Au Maroc, la hausse est moins marquée mais tout aussi intéressante. En 2016, 10,3 millions de touristes ont visité le royaume chérifien, en hausse de 1,5 % par rapport à 2015. Les chiffres de l’Observatoire marocain du tourisme soulignent que les visiteurs russes et chinois étaient plus de 100 000 en 2016 à visiter le pays. Le Maroc retrouve ainsi son plus haut niveau de 2013.

Suppression des visas

La mesure la plus spectaculaire à l’origine de cette poussée du tourisme est la suppression des visas pour les touristes chinois en juin 2016. Les premiers résultats sont très positifs avec une hausse de 300 % du nombre de touristes chinois depuis la mise en place de cette mesure. En décembre 2016, 7 000 chinois ont visité le Maroc contre 700 seulement un an plus tôt. Le Maroc fait désormais jeu égal avec l’Afrique du Sud. Cette année, on attend plus de 100 000 visiteurs chinois au Maroc avec l’ambition d’en attirer un million d’ici 2030. L’exemple marocain fait déjà des émules. La Tunisie a ainsi supprimé, le 16 février, les visas pour les Chinois.

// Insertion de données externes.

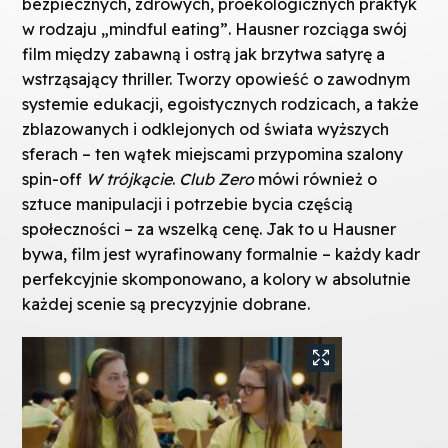
bezpiecznych, zdrowych, proekologicznych praktyk
w rodzaju „mindful eating”. Hausner rozciąga swój
film między zabawną i ostrą jak brzytwa satyrę a
wstrząsający thriller. Tworzy opowieść o zawodnym
systemie edukacji, egoistycznych rodzicach, a także
zblazowanych i odklejonych od świata wyższych
sferach – ten wątek miejscami przypomina szalony
spin-off
W trójkącie
.
Club Zero
mówi również o
sztuce manipulacji i potrzebie bycia częścią
społeczności – za wszelką cenę. Jak to u Hausner
bywa, film jest wyrafinowany formalnie – każdy kadr
perfekcyjnie skomponowano, a kolory w absolutnie
każdej scenie są precyzyjnie dobrane.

Le marché chinois est encore dominé par les tour-opérateurs publics dont les clients se tournent en priorité vers le « tout en un » : eux achètent des circuits auprès d’agences chinoises, partent les mains dans les poches, et finalement dépensent très peu auprès des commerçants locaux. Pour les inciter à consommer sur place, certains pays comme la Thaïlande ont déjà interdit ce genre de voyages où tout est payé en Chine et quasiment rien sur place. Elle oblige les tour-opérateurs chinois à travailler avec les opérateurs locaux pour faire entrer des devises étrangères. Pour ces mêmes raisons, les pays africains devraient s’en inspirer. Ceci est d’autant plus important que la Chine commence à investir dans l’hôtellerie en Afrique et dans le transport aérien.

Sébastien Le Belzic est installé en Chine depuis 2007. Il dirige le site Chinafrica. info, un magazine sur la « Chinafrique » et les économies émergentes.